The turnover of 4-sulfocatechol and 3-sulfomuconate was analysed by reversed-phase HPLC (pump model 510 equipped with a photodiode array detector, model 996, and Millenium Chromatography Manager 2.0; Waters Associates). A reversed-phase column (250x4.0 mm i.d., packed with 3 µm particles of Nucleosil C18) was used. The mean flow rate was 1 ml min–1. The separated compounds were detected photometrically at 210 nm using a photodiode array detector. The solvent system consisted of 98.9 % (v/v) water, 1 % (v/v) methanol and 0.1 % (v/v) H3PO4. The mean retention times of 4-sulfocatechol, 3-sulfomuconate and 4-sulfomuconolactone under these chromatographic conditions were 3.7, 3.4 and 4.3 min, respectively.

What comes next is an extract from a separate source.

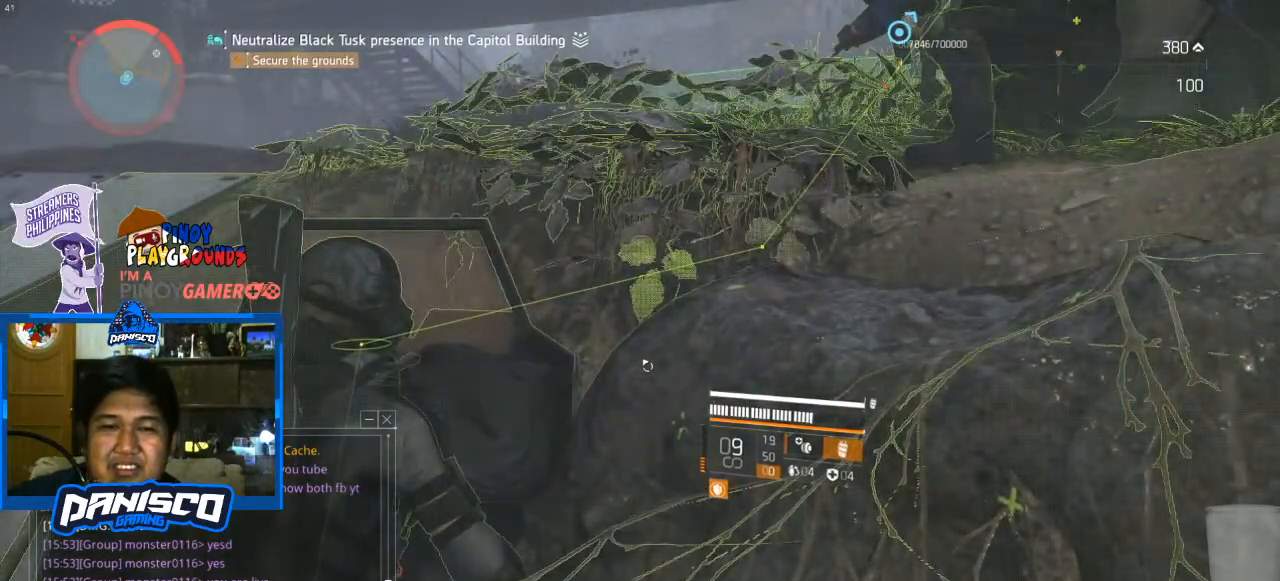
{"keys": [], "mouse": [], "events": []}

Liquid chromatography (LC)-MS.
Products were identified by using LC-MS (HP1100; Agilent) coupled to a triple quadrupole mass spectrometer (Quattro LC; Micromass) using electrospray ionization in the negative ion mode. Substrate solutions before and immediately after addition of enzyme and 20 min after addition of the enzyme were injected (20 µl) into the HPLC system without any pretreatment. Analytes were separated by ion-pair chromatography on a Luna C18(2) 3 µm column, 15 cmx3 mm i.d. at 40 °C. Eluent A was H2O/MeOH (80 : 20, v/v) and eluent B, H2O/MeOH (5 : 95 v/v) with 5 mM tributylamine and 5 mM acetic acid. The gradient was 22 % (v/v) B at 0 min, 22 % B at 2 min, 90 % B at 10 min, 90 % B at 14 min and 22 % B at 15 min, ready for injection after 22 min. A diode array detector and the mass spectrometer were coupled in series. The mass spectrometric interface was operated at a cone voltage of 18 V and a capillary voltage of 2.9 kV. The probe temperature was 220 °C and the source block temperature 120 °C. Product ion spectra were recorded at collision energies of 10 eV and 15 eV with a scan rate of 0.5 s.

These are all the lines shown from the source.